Why static analyzers should see all the code

Just for fun, I decided to run a new "standard markdown" C code through a static analyzer provided by the Clang project. On the surface, this looks very easy:


CCC_CC=clang scan-build make stmd

It even finds bugs. A lot of dead assignments, and some logic & memory errors: dereferencing a null pointer, memory leaks and a double-free. However, are they real?

E.g., it complains that the following piece of code in src/bstrlib.c introduces a possible leak of memory pointed by buff which was previously allocated in the same function:


bdestroy (buff);
return ret;

It does not understand that bdestroy is a memory deallocation function. Indeed, it could be anything. It could be defined in a different file.

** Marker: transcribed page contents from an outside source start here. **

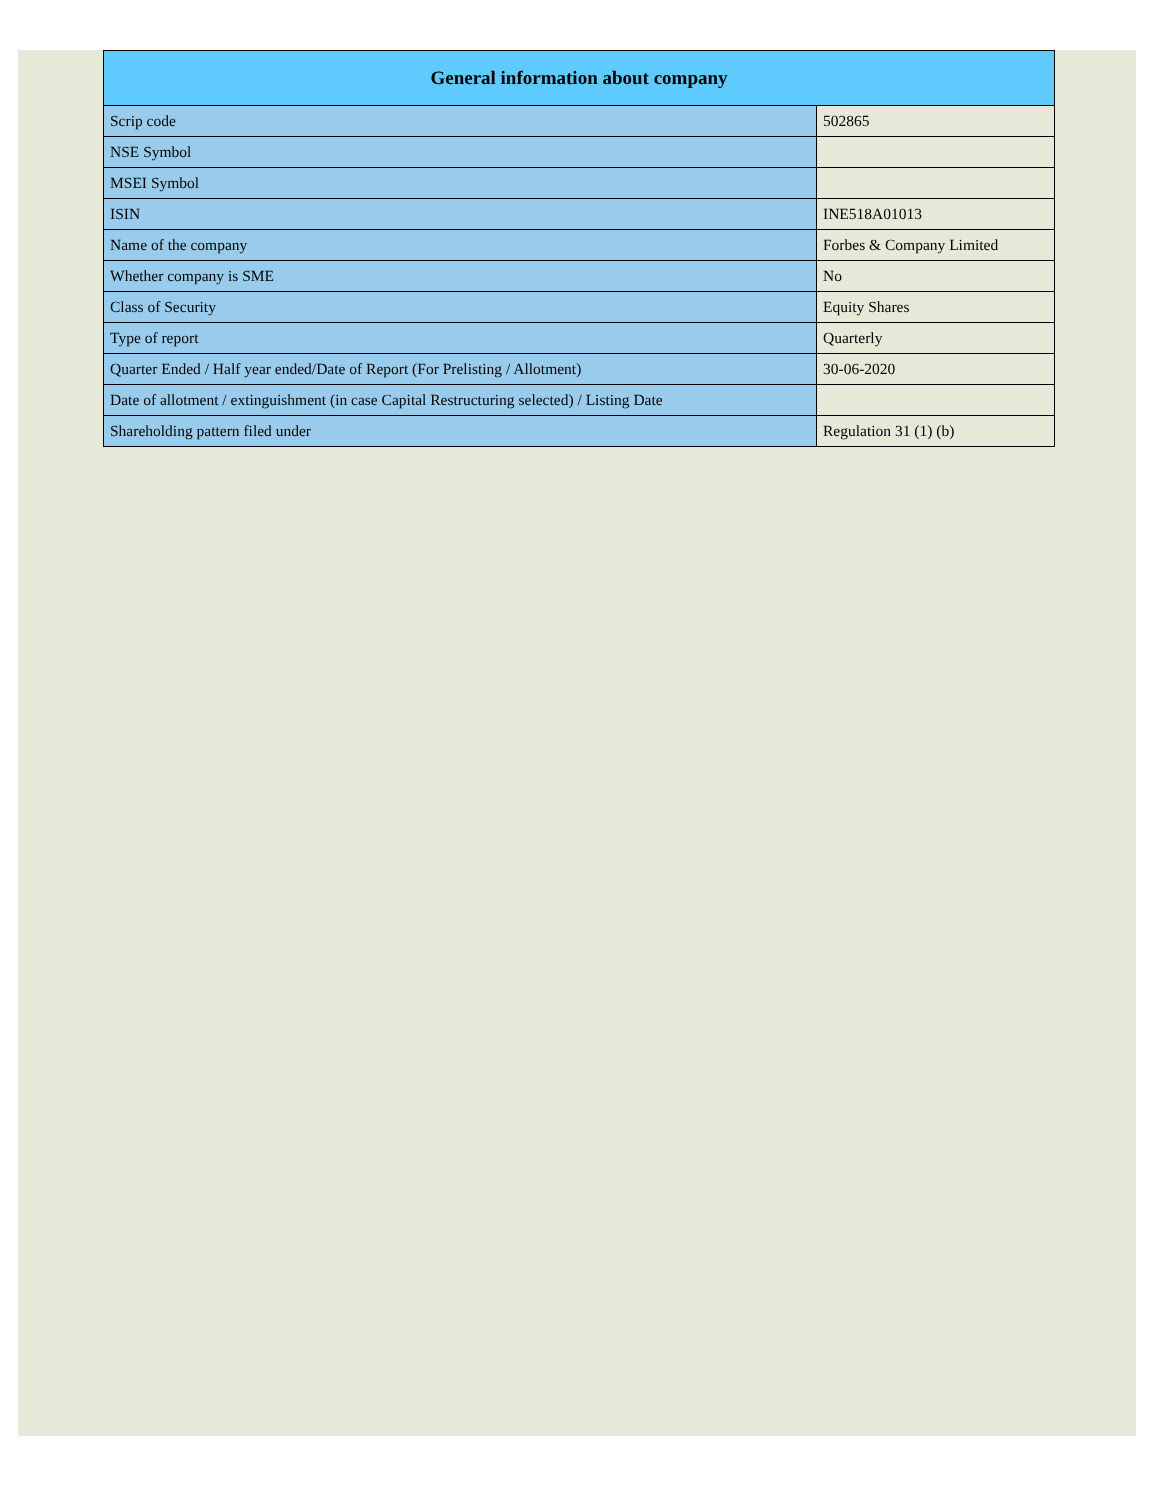| General information about company | |
| --- | --- |
| Scrip code | 502865 |
| NSE Symbol | |
| MSEI Symbol | |
| ISIN | INE518A01013 |
| Name of the company | Forbes & Company Limited |
| Whether company is SME | No |
| Class of Security | Equity Shares |
| Type of report | Quarterly |
| Quarter Ended / Half year ended/Date of Report (For Prelisting / Allotment) | 30-06-2020 |
| Date of allotment / extinguishment (in case Capital Restructuring selected) / Listing Date | |
| Shareholding pattern filed under | Regulation 31 (1) (b) |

It indeed does not destroy the buffer and thus leaks the memory if some integrity error occurs (and the return code is never checked).

So indeed, the code of bdestroy smells somewhat. But is it a problem? How can we trick clang into understanding that this can't happen?

Part of the problem stems from the fact that clang looks at one file at a time and thus does not understand dependencies between functions defined in different files. There is, however, a way to fix it.

All we need to do is to create a C source file that includes all other C source files. Let's call it "all.c".


#include "blocks.c"
#include "bstrlib.c"
#include "detab.c"
#include "html.c"
#include "inlines.c"
#include "main.c"
#include "print.c"
#include "scanners.c"
#include "utf8.c"

Unfortunately, it does not compile out of the box, because of the conflicting "advance" macros in inlines.c and utf8.c (fixable by undefining these macros at the end of each file), and because of the missing header guard around stmd.h (fixable trivially by adding it). With that, one can submit this all-inclusive file to the static analyzer:


scan-build clang -g -O3 -Wall -std=c99 -c -o src/all.o src/all.c

Result: no bugs found, except dead assignments.